Within every organization, there are four categories of resilience decision makers: executives, business owners, risk leaders, and focused practitioners. Resilience is now on all their radars, so what’s the problem? These groups don’t speak the same language about resilience. By breaking down silos and increasing communication and transparency, organizations can create a unified approach to resilience and a common language all parties can speak.
Allocate resources
From financial services to farming, regulators this year mandated budget allocation for resilience programs. They enumerated specific amounts − dependent on the size of firms and businesses − to ensure sufficient funds were set aside to build resilience programs.
Their message is clear: to optimize your resilience strategy, you must allocate proper resources. This means not just assigning budget for incidental cases such as a cyber-attack, but also towards an ongoing, recurring investment into your resilience strategy. This could include investment in a technology platform, advisory consultants, or a hybrid model of both, with the ultimate goal of building tools for consistent protection. Expertise and technology are at the heart of this investment; ultimately, the best investment you can make is a technology-led, advisory program that proactively and constantly detects and protects your organization.
Lean on experts
To ensure a universal taxonomy, complete stakeholder visibility, and streamlined compliance and operations, smart organizations will look to lean on expert partners for advisory. The increasing pace of regulation and deepening complexity to compliance is practically impossible for organizations to keep up with. After all, compliance looks different in different organizations. Financial institutions and others need partners who both understand the changing regulatory landscape and their unique business needs.
Strong technology partners can manage the complexity and nuances of different industry standards. They can advise on best practices and utilize economies of scale to standardize regulatory requirements. They can identify where your organization sits in its resilience journey and provide necessary strategy to progress the journey further.

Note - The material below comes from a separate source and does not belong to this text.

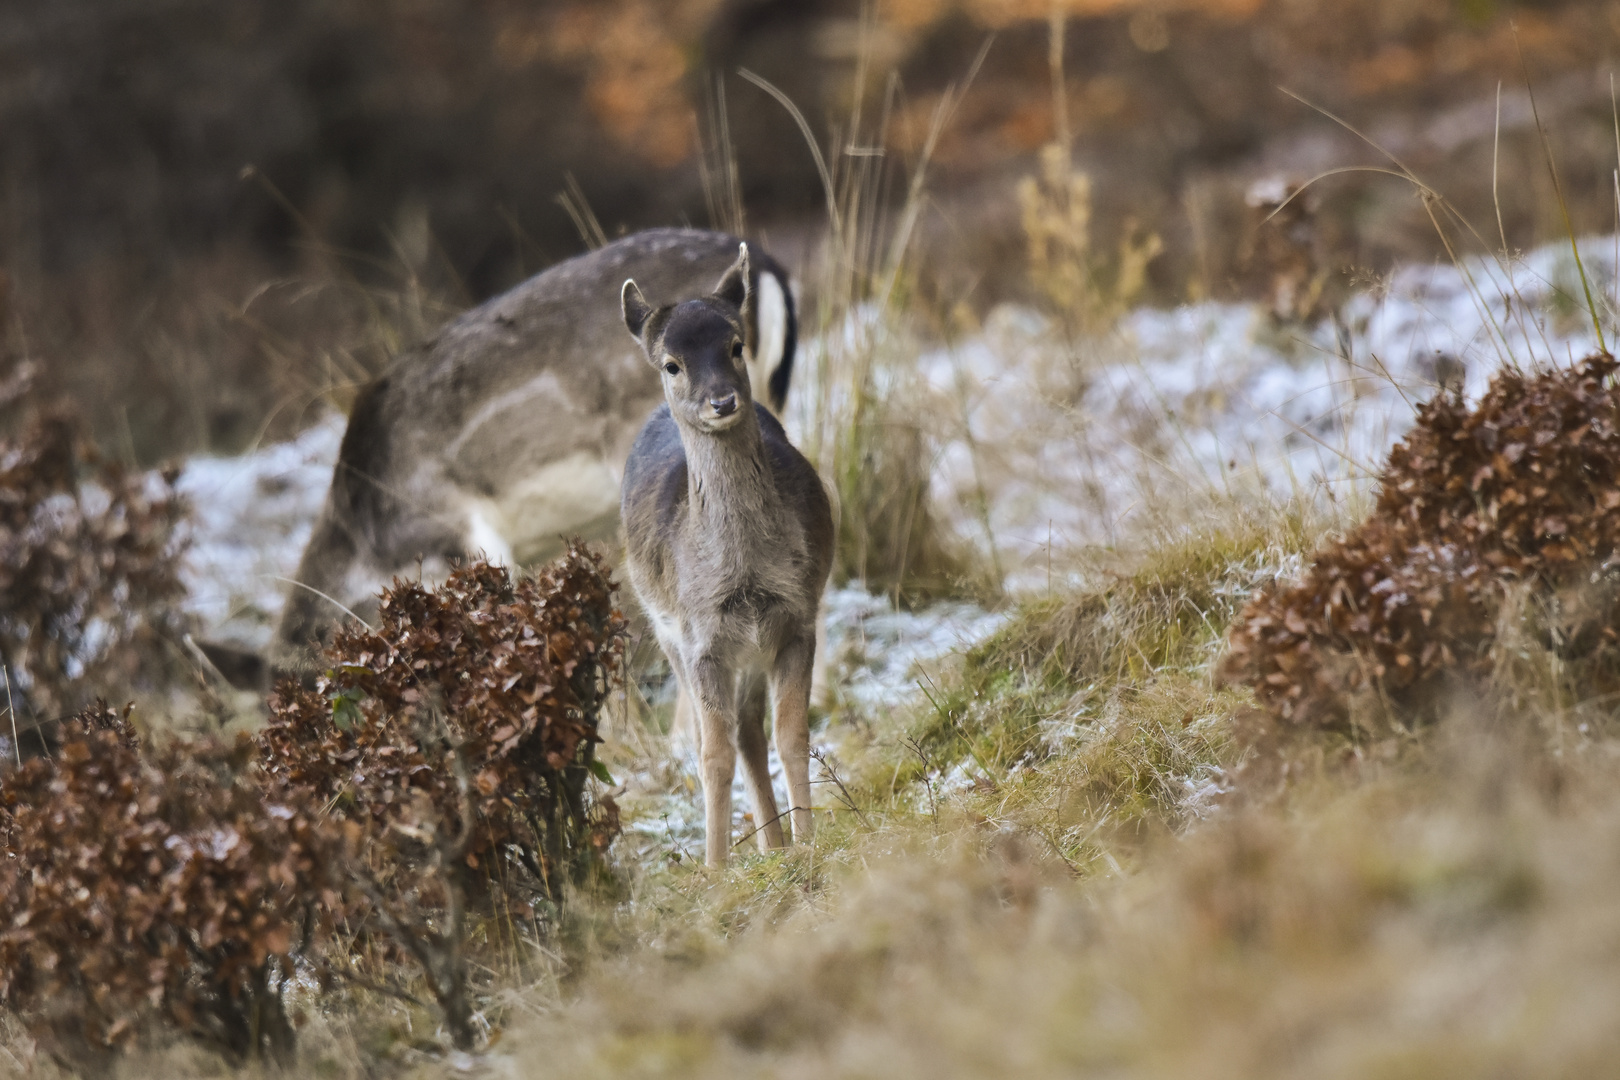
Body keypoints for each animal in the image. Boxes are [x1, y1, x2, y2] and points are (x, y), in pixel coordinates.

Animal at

What’s next on the horizon?
If regulation is set to protect people, we can expect the global pandemic and other events of 2020 to drive regulation at a rate never seen before.
Already, BOE, BASEL, IIA, and FRB are changing their postures towards resilience and looking closely at other specific industries that are integral to human good. As the regulatory landscape around operational resilience matures, forward-thinking firms are responding with increased resilience. Firms must take a data-centric approach to create a more operationally intelligent organization.